TTS
TTS copied to clipboard
[Bug] Error in training Capacitron
Describe the bug
I was training a Capacitron
model with my own dataset (bn-BD
, 12-hour). Training started successfully, but it stopped after 27 epochs (around 5500 steps) with the following error message:
...
ValueError: Expected parameter loc (Tensor of shape (48, 128)) of distribution MultivariateNormal(loc: torch.Size([48, 128]), covariance_matrix: torch.Size([48, 128, 128])) to satisfy the constraint IndependentConstraint(Real(), 1), but found invalid values:
tensor([[nan, nan, nan, ..., nan, nan, nan],
[nan, nan, nan, ..., nan, nan, nan],
[nan, nan, nan, ..., nan, nan, nan],
...,
[nan, nan, nan, ..., nan, nan, nan],
[nan, nan, nan, ..., nan, nan, nan],
[nan, nan, nan, ..., nan, nan, nan]], grad_fn=<ExpandBackward0>)
I believe it's a PyTorch
issue. Can someone guide me solving this problem?
To Reproduce
I was doing this experiment in colab
. Here's the notebook: link
Here's the config.json file.
Expected behavior
No response
Logs
Traceback (most recent call last):
File "/usr/local/lib/python3.7/dist-packages/trainer/trainer.py", line 1534, in fit
self._fit()
File "/usr/local/lib/python3.7/dist-packages/trainer/trainer.py", line 1518, in _fit
self.train_epoch()
File "/usr/local/lib/python3.7/dist-packages/trainer/trainer.py", line 1283, in train_epoch
_, _ = self.train_step(batch, batch_num_steps, cur_step, loader_start_time)

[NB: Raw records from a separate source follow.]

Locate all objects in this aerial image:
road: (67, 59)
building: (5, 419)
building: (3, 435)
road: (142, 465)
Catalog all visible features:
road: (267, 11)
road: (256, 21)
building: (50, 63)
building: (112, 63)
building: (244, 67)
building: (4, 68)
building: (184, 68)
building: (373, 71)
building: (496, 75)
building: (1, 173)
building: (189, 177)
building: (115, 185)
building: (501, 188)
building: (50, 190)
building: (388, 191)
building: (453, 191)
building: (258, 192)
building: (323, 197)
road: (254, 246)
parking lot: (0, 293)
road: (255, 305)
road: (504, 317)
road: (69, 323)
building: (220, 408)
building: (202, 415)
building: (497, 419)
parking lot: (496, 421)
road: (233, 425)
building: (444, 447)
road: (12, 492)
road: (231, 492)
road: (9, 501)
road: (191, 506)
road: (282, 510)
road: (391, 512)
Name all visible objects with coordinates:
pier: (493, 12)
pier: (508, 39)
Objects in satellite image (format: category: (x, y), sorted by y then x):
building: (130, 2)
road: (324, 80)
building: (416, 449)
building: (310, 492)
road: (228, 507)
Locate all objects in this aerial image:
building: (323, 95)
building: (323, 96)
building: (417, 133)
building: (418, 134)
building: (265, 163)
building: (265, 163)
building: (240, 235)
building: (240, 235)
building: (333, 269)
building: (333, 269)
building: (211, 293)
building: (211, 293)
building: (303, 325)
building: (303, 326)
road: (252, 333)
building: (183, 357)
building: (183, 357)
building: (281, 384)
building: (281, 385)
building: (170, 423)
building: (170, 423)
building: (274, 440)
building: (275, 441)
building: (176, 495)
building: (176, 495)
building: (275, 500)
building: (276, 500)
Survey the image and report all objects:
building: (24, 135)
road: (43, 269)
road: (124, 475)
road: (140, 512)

File "/usr/local/lib/python3.7/dist-packages/trainer/trainer.py", line 1124, in train_step
num_optimizers=1,
File "/usr/local/lib/python3.7/dist-packages/trainer/trainer.py", line 998, in _optimize
outputs, loss_dict = self._model_train_step(batch, model, criterion)
File "/usr/local/lib/python3.7/dist-packages/trainer/trainer.py", line 954, in _model_train_step
return model.train_step(*input_args)
File "/usr/local/lib/python3.7/dist-packages/TTS/tts/models/tacotron2.py", line 327, in train_step
outputs = self.forward(text_input, text_lengths, mel_input, mel_lengths, aux_input)

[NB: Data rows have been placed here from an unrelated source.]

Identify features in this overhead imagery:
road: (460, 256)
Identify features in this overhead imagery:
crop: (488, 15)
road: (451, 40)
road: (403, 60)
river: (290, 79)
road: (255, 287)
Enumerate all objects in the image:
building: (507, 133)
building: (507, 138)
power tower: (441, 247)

File "/usr/local/lib/python3.7/dist-packages/TTS/tts/models/tacotron2.py", line 198, in forward
speaker_embedding=embedded_speakers if self.capacitron_vae.capacitron_use_speaker_embedding else None,
File "/usr/local/lib/python3.7/dist-packages/TTS/tts/models/base_tacotron.py", line 257, in compute_capacitron_VAE_embedding
speaker_embedding, # pylint: disable=not-callable
File "/usr/local/lib/python3.7/dist-packages/torch/nn/modules/module.py", line 1130, in _call_impl
return forward_call(*input, **kwargs)
File "/usr/local/lib/python3.7/dist-packages/TTS/tts/layers/tacotron/capacitron_layers.py", line 66, in forward
self.approximate_posterior_distribution = MVN(mu, torch.diag_embed(sigma))
File "/usr/local/lib/python3.7/dist-packages/torch/distributions/multivariate_normal.py", line 146, in __init__
super(MultivariateNormal, self).__init__(batch_shape, event_shape, validate_args=validate_args)

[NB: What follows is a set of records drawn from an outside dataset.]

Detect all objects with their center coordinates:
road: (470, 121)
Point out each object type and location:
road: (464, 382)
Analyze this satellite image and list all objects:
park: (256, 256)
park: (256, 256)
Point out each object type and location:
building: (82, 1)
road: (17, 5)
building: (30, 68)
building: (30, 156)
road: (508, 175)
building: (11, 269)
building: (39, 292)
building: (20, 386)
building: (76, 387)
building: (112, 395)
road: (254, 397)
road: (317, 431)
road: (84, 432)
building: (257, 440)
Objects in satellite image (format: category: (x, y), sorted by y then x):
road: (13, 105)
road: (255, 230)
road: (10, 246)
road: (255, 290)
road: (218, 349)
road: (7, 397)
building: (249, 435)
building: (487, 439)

File "/usr/local/lib/python3.7/dist-packages/torch/distributions/distribution.py", line 56, in __init__
f"Expected parameter {param} "
ValueError: Expected parameter loc (Tensor of shape (48, 128)) of distribution MultivariateNormal(loc: torch.Size([48, 128]), covariance_matrix: torch.Size([48, 128, 128])) to satisfy the constraint IndependentConstraint(Real(), 1), but found invalid values:
tensor([[nan, nan, nan, ..., nan, nan, nan],
[nan, nan, nan, ..., nan, nan, nan],
[nan, nan, nan, ..., nan, nan, nan],
...,
[nan, nan, nan, ..., nan, nan, nan],
[nan, nan, nan, ..., nan, nan, nan],
[nan, nan, nan, ..., nan, nan, nan]], grad_fn=<ExpandBackward0>)
Environment
{
"CUDA": {
"GPU": [
"Tesla T4"
],
"available": true,
"version": "11.3"
},
"Packages": {
"PyTorch_debug": false,
"PyTorch_version": "1.12.0+cu113",
"TTS": "0.7.1",
"numpy": "1.21.6"
},
"System": {
"OS": "Linux",
"architecture": [
"64bit",
""
],
"processor": "x86_64",
"python": "3.7.13",
"version": "#1 SMP Sun Apr 24 10:03:06 PDT 2022"
}
}
Additional context
No response
@WeberJulian
@arif334 I've had this issue before and what I would suggest is increasing min_audio_len
. I had NaN issues in the posterior as well before when too short samples were fed to the model. Try increasing it to at least 1s (22050 in your case). Let me know if it helped!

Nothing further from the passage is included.